人物造型的核心佈局
以往許多研究者都把賈寶玉、林黛玉和薛寶釵作為小說的核心人物,這雖然從某種角度說不無道理,但在人物佈局的整體結構上卻有所殘缺。因為僅以寶、黛、釵為核心意味著將小說全然看成一部言情之作,從而忽略了其夢和靈的層面。因為小說在人物造型佈局上的秘密不在於故事情節的聯繫,也不在於人際關係的組合,而在於性格命運的構造和比較。從這樣的結構方式出發,《紅樓夢》的核心人物就不是由寶、黛、釵三位而還得加上二位即,史湘雲和妙玉,總共五人組成。而且,有趣的是,他們正好按照小說所敘述和暗示的命運和脾性合成一個五行圖式。其中,賈寶玉因其頑石本性為土,林黛玉因其草木氣質而為木,薛寶釵系金銀富貴之相,自然為金,史湘雲的爽直豪放和心直口快脾性決定了她為火命,而妙玉的清靜無為和執意求潔則當系水命:具體圖示見下頁。
如果按照五行相生相剋的原則不無牽強附會地將這五個核心人物的關係作一簡單闡釋,也許可以排出這樣一系列人際關係鏈:金克木,薛寶釵在人際關係和世俗婚姻上勝於林黛玉;木克土,林黛玉總是使賈寶玉時時處處地讓著她想著她並且始終不渝地愛著她;土克水,賈寶玉由色入空的人生歷程在事實上否定了妙玉雲空未必空的持空守空人生原則;水克火,妙玉的清高使湘雲風風火火的大眾脾性相形見絀和見俗;火克金,湘雲的天真懵懂成為寶釵這樣的賢德之人的道德規約,因為賢德者之賢在很大程度上是做給大眾看的,楷模是群眾的奴隸,而湘雲的脾性則正好是芸芸眾生的象徵,因此湘雲在其象徵意義上永遠是寶釵爭取和團結的對象。
當然,上述闡說不過皮毛而已,有關其中五行關係的深入研究應該留給有關的專家高人。本著僅僅點到為止。需要在此闡述的是,這五個核心人物形成的關係佈局以及這種佈局在小說中如何構築出了大觀園人物內外的人物世界。

####################

* **任務說明 a**
請逐字照抄下方資料摘錄中的全部條目,圖片不必寫出。
這篇關於《紅樓夢》人物佈局的文字與下方的條目出自不同來源。

* **原始資料**
####################

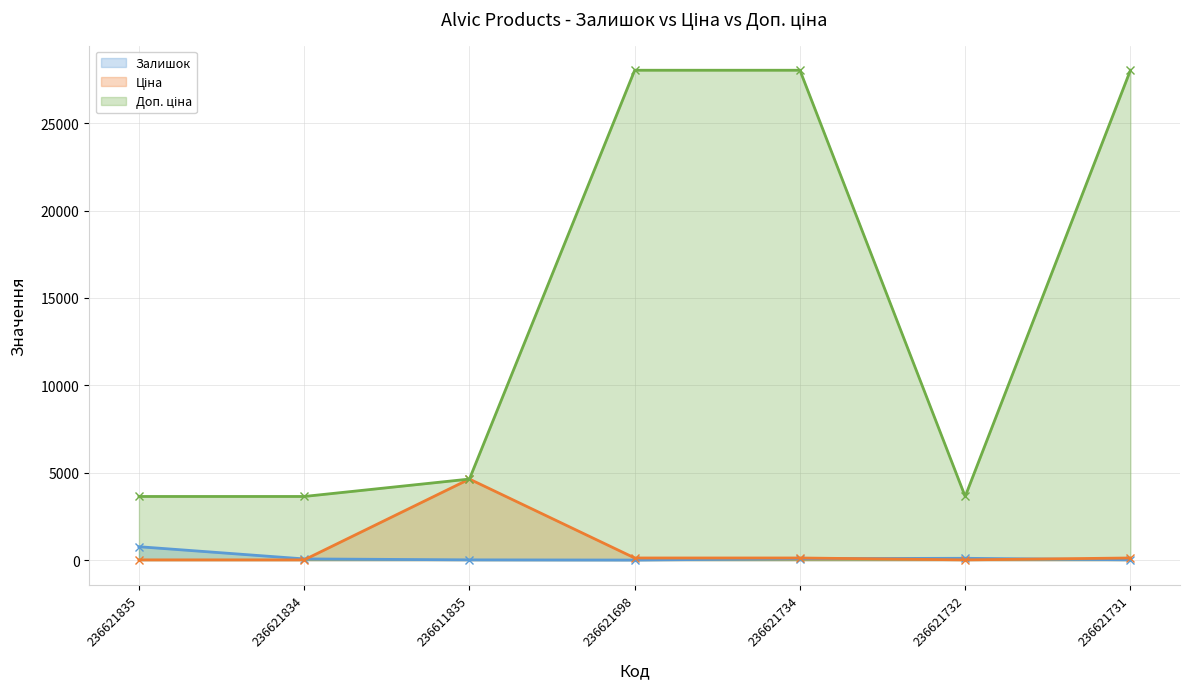

What is the label of the 1st point from the left?

236621835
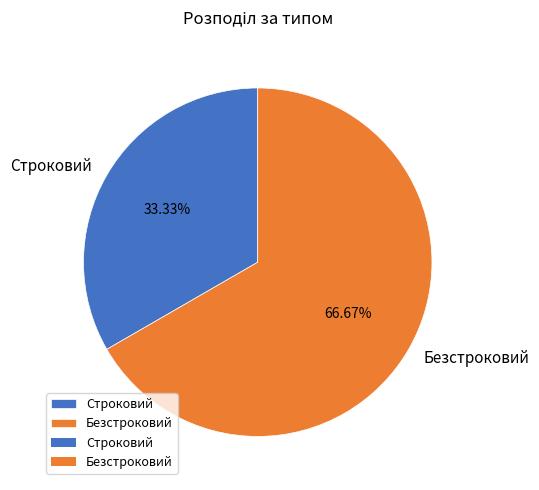

To the nearest percent, what is the combined percentage of Строковий and Безстроковий?

100%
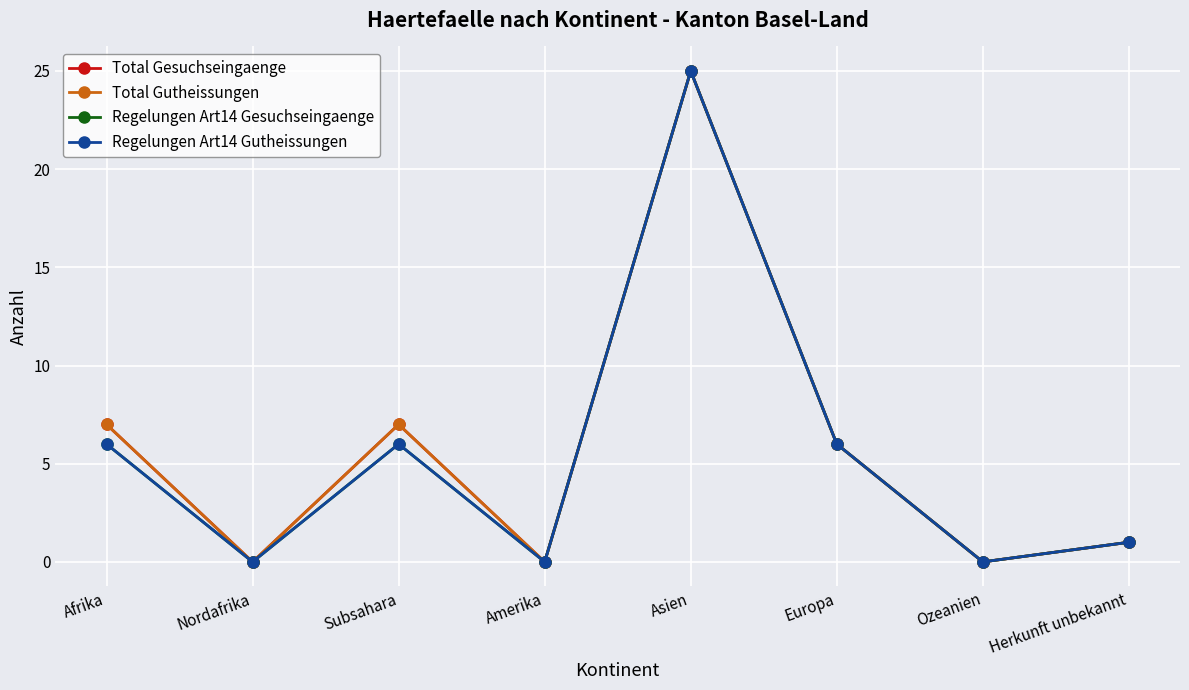

Is this an area chart (filled region under the line)?

No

####################

* **任務說明 b**
請將這篇關於《紅樓夢》人物佈局的文字從「如果按照五行相生相剋的原則不」到「了大觀園人物內外的人物世界。」重寫一遍,並把其中的「專家高人」換成「研究者」。

* **作答區 a**
What is the label of the 1st point from the left?

236621835

To the nearest percent, what is the combined percentage of Строковий and Безстроковий?

100%

Is this an area chart (filled region under the line)?

No

* **作答區 b**
如果按照五行相生相剋的原則不無牽強附會地將這五個核心人物的關係作一簡單闡釋,也許可以排出這樣一系列人際關係鏈:金克木,薛寶釵在人際關係和世俗婚姻上勝於林黛玉;木克土,林黛玉總是使賈寶玉時時處處地讓著她想著她並且始終不渝地愛著她;土克水,賈寶玉由色入空的人生歷程在事實上否定了妙玉雲空未必空的持空守空人生原則;水克火,妙玉的清高使湘雲風風火火的大眾脾性相形見絀和見俗;火克金,湘雲的天真懵懂成為寶釵這樣的賢德之人的道德規約,因為賢德者之賢在很大程度上是做給大眾看的,楷模是群眾的奴隸,而湘雲的脾性則正好是芸芸眾生的象徵,因此湘雲在其象徵意義上永遠是寶釵爭取和團結的對象。
當然,上述闡說不過皮毛而已,有關其中五行關係的深入研究應該留給有關的研究者。本著僅僅點到為止。需要在此闡述的是,這五個核心人物形成的關係佈局以及這種佈局在小說中如何構築出了大觀園人物內外的人物世界。